Pattern: (?<!\.)(?<![A-Z][a-z])(?<!\b\d{3})(?<!\d{3}-\d{2})(?<!\d{3}-\d{2}-)\b\d{3}-\d{2}-\d{4}\b

Sonnet: This matches US SSN (Social Security Numbers)...

It wasn’t intimidated, correctly identified it as SSN matching, and pointed out several potential issues with the original regex.

Haiku’s Real Use Case

Haiku isn’t for writing code—it’s for querying code.

$0.00025/M tokens, cheap enough to use freely. Throw a 500-line file at it, ask “which function most likely has bugs,” it gives you an answer in 8 seconds, 70% accuracy.

For quick code reviews and exploring unfamiliar codebases, Haiku is a steal.

vs GPT-4

Everyone’s burning question.
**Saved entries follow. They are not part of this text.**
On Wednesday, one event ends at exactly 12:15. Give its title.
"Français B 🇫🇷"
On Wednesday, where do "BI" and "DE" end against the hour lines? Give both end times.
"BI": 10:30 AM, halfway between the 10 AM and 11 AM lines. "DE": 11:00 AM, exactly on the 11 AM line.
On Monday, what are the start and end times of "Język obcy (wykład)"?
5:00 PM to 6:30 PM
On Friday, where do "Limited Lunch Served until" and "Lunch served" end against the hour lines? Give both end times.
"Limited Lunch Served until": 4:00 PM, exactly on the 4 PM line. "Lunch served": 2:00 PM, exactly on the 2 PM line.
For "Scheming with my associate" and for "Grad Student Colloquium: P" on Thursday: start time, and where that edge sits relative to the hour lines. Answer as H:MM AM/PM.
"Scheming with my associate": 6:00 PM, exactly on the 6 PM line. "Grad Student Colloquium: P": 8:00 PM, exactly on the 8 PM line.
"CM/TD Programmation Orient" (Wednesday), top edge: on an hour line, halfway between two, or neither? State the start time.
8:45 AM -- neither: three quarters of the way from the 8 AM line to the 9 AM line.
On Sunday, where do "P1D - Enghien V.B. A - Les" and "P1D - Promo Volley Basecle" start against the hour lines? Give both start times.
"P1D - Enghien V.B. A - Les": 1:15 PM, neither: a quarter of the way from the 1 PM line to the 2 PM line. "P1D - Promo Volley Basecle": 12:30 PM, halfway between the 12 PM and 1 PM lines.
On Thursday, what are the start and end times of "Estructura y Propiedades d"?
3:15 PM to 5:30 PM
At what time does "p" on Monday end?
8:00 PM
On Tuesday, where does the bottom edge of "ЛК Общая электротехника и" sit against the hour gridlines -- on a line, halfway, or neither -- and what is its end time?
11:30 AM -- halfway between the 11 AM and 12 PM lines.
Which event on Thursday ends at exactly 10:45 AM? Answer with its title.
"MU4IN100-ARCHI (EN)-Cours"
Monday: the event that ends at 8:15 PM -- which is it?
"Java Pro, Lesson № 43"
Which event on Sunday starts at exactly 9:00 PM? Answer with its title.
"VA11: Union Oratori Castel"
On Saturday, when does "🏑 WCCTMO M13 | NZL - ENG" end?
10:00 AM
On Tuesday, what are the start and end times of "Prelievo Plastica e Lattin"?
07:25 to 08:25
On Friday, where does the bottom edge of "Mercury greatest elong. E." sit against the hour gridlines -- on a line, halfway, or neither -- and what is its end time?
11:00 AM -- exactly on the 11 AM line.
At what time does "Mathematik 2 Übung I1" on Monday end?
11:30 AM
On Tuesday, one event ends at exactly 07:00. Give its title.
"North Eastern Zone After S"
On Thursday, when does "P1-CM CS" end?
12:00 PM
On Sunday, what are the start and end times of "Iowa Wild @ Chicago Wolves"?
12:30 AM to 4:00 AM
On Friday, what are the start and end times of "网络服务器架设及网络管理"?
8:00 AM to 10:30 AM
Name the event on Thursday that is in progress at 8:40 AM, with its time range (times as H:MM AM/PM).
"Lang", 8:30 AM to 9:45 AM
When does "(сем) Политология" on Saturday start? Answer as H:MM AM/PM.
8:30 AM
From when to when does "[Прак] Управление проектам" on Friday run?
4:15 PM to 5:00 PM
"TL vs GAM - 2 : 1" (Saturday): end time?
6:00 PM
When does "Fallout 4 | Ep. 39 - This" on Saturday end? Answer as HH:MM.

My real experience:

Scenario GPT-4 Claude 3 Sonnet
Write new code Strong Strong
Read existing code Medium Strong
Bug finding Medium Strong
Test generation Strong Strong
Code explanation Strong Strong
Speed Slow 5x faster
Cost High 10x lower

GPT-4 is slightly better at writing new code, but significantly weaker at reading code and finding bugs. For teams doing lots of maintenance and understanding existing codebases, Sonnet’s price/performance is way better.

Actual Workflow

My current setup:

  • Sonnet: primary—writing code, code review, test generation
  • Haiku: quick code exploration, unfamiliar codebase investigation
  • GPT-4: only when Sonnet struggles (happens about 1-2 times per week)

Conclusion

Among Claude 3’s three models, Sonnet is the sweet spot for programming. Opus is overkill and overpriced, Haiku is cheap but only handles simple tasks.

If you’re evaluating: use Sonnet for everyday coding. It’ll remain the standard for coding assistance for a long time.

Oh, and the first draft of this article was reviewed by Sonnet.